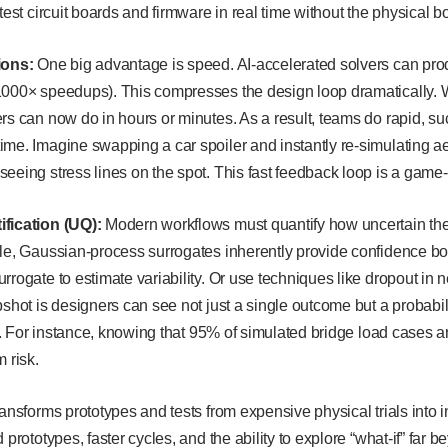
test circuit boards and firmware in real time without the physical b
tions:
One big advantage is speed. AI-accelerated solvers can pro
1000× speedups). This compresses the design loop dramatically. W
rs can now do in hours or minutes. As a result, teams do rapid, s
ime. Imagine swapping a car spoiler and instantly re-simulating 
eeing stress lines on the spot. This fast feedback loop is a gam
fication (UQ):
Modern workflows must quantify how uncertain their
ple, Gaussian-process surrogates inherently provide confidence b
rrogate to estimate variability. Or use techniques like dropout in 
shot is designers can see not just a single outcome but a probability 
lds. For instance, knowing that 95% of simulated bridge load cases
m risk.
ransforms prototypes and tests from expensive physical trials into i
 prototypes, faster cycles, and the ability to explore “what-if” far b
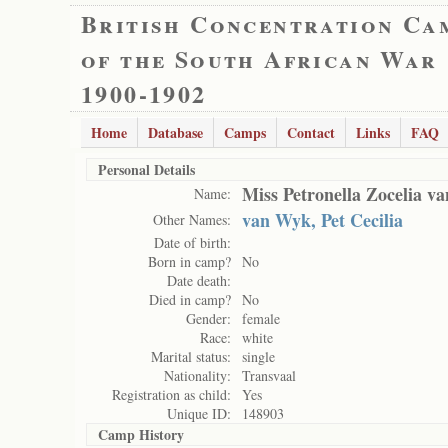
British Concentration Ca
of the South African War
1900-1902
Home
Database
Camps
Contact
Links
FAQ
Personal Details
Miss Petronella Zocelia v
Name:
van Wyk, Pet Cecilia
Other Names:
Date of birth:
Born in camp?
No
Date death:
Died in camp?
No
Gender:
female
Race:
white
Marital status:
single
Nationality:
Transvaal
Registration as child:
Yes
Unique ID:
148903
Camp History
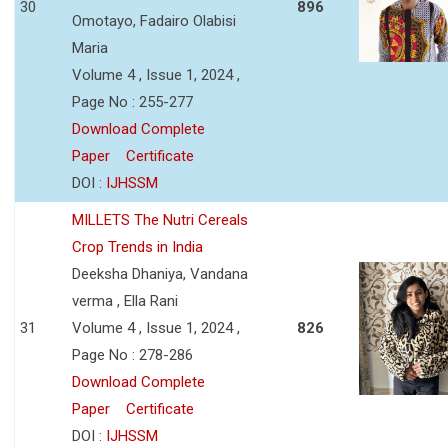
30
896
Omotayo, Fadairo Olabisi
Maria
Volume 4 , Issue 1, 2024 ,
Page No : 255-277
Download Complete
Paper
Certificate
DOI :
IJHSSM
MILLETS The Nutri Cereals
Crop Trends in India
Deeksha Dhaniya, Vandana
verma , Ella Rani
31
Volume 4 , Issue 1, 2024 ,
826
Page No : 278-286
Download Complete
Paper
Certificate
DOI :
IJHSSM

## GOAL OF THE EXERCISE
Please work out how many lines of the listing hold the word "prototypes" and reply with only that number.

## WRITTEN RESPONSE
2